Intraoperative navigation relies heavily on precise 3D reconstruction to ensure accuracy and safety during surgical procedures. However, endoscopic scenarios present unique challenges, including sparse features and inconsistent lighting, which render many existing Structure-from-Motion (SfM)-based methods inadequate and prone to reconstruction failure. To mitigate these constraints, we propose SurGSplat, a novel paradigm designed to progressively refine 3D Gaussian Splatting (3DGS) through the integration of geometric constraints. By enabling the detailed reconstruction of vascular structures and other critical features, SurGSplat provides surgeons with enhanced visual clarity, facilitating precise intraoperative decision-making. Experimental evaluations demonstrate that SurGSplat achieves superior performance in both novel view synthesis (NVS) and pose estimation accuracy, establishing it as a high-fidelity and efficient solution for surgical scene reconstruction.
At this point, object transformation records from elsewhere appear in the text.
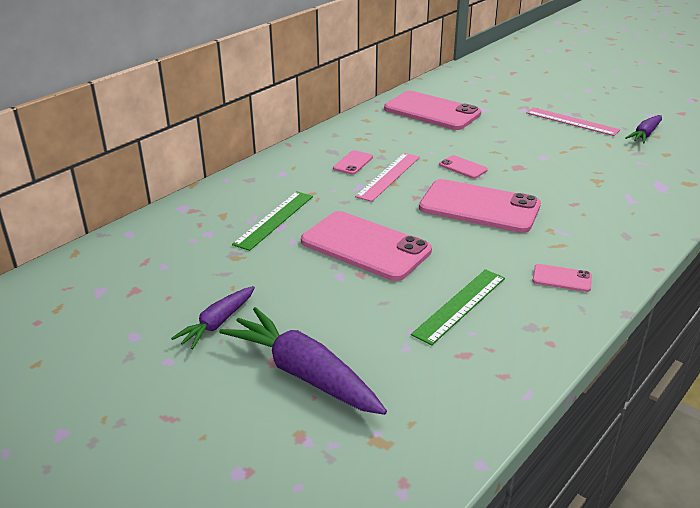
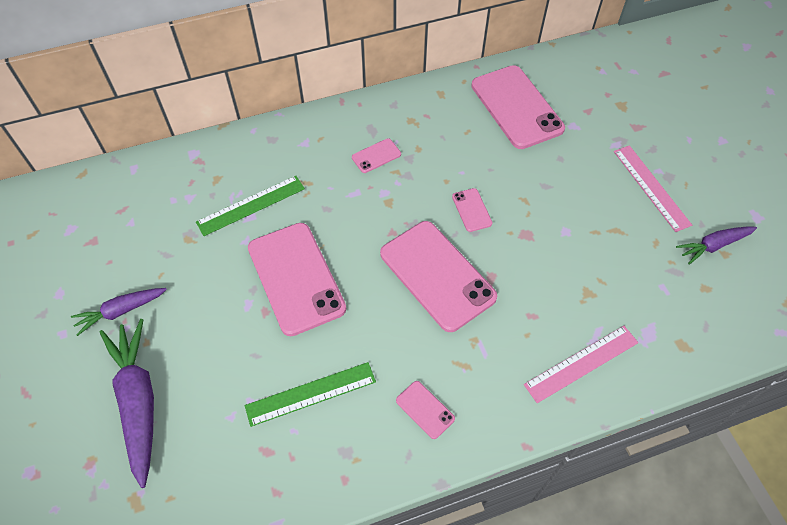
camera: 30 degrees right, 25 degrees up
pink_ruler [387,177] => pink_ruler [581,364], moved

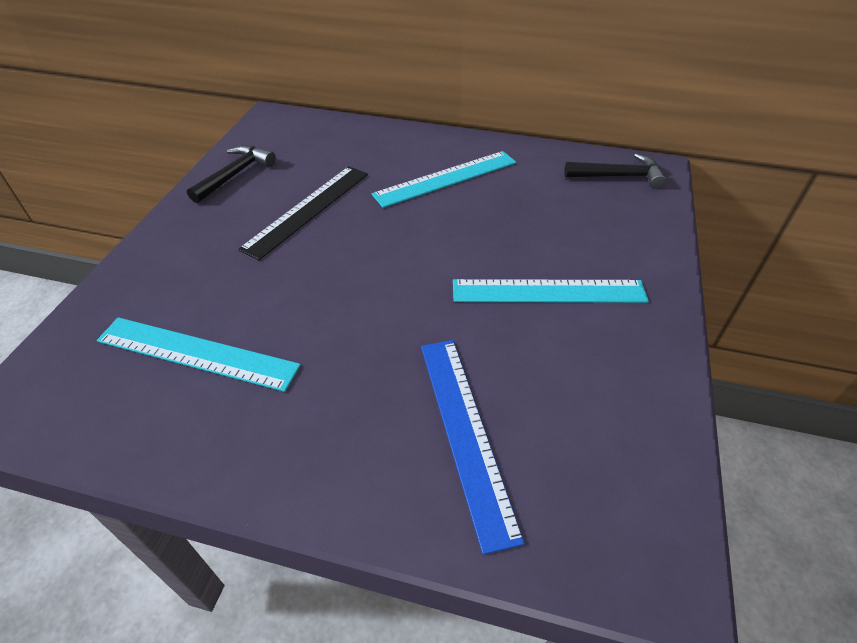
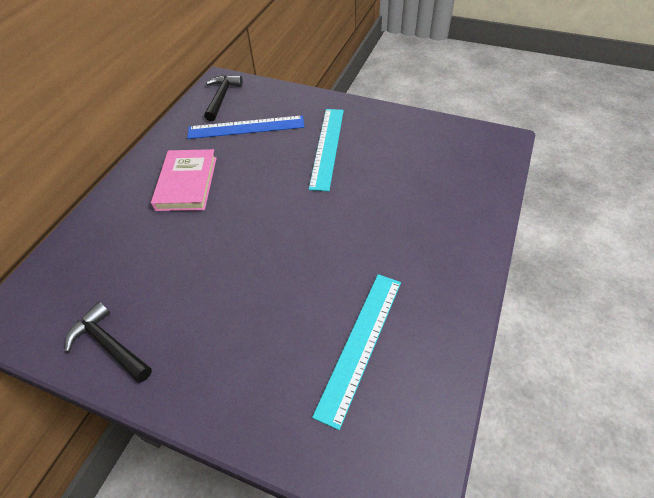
camera: 80 degrees left, 5 degrees up
black_ruler [303,213] => nothing
blue_ruler [473,447] => blue_ruler [245,127], moved
turquoise_ruler [444,179] => pink_book [184,180]

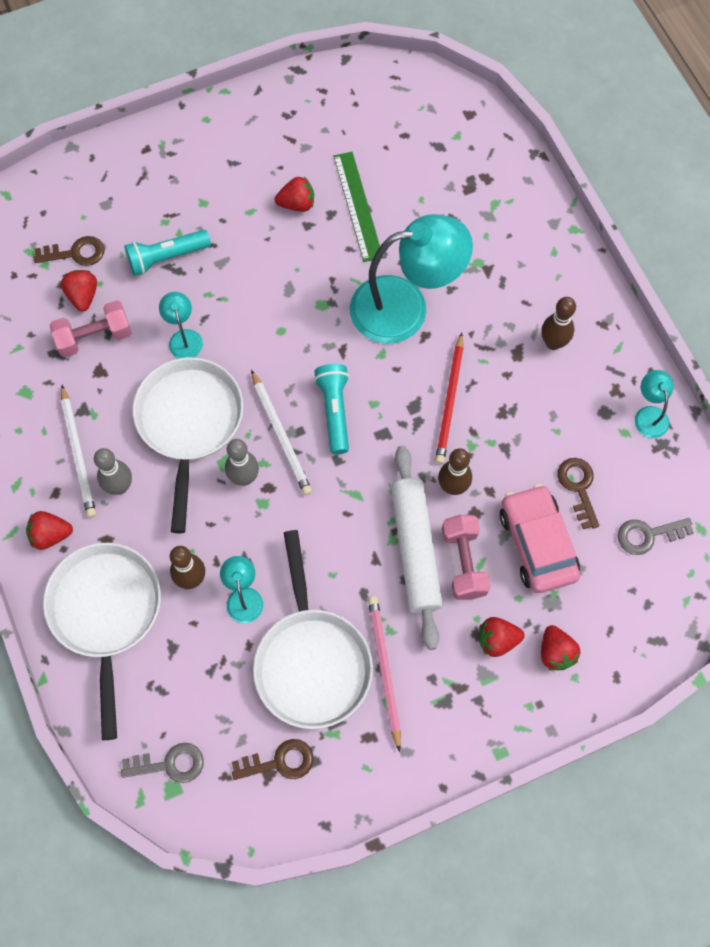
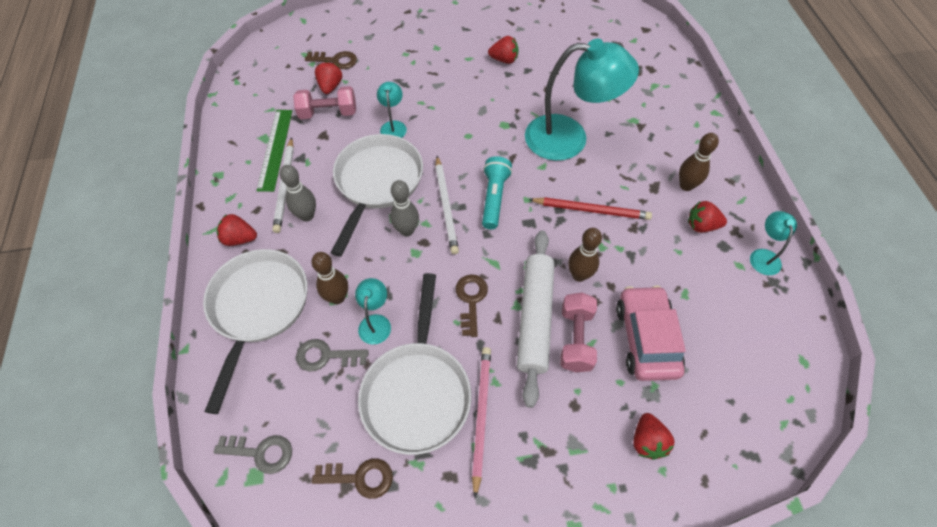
camera: 15 degrees right, 10 degrees down
turquoise_flashlight [167,253] => nothing
green_ruler [358,207] => green_ruler [274,151], moved
red_strawberry [501,637] => red_strawberry [707,217], moved
brown_key [578,493] => brown_key [472,305], moved
grey_key [656,536] => grey_key [332,355], moved
red_pencil [449,398] => red_pencil [590,208], 105 degrees counterclockwise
Pipeline of SurGSplat for high-fidelity surgical scene reconstruction. Starting with an initial depth map generated from a single image I0, our method iteratively optimizes camera poses and global 3D Gaussian representations. Each frame is processed by constructing a local 3D Gaussian set and optimizing the relative pose via neural rendering. The accumulated poses are used to refine the global 3D Gaussians based on geometric consistency losses.
Scene 1: Training with 30 frames. The left image is the input view, while the right one is the rendered view.
Scene 2: Training with 50 frames. The left image is the input view, while the right one is the rendered view.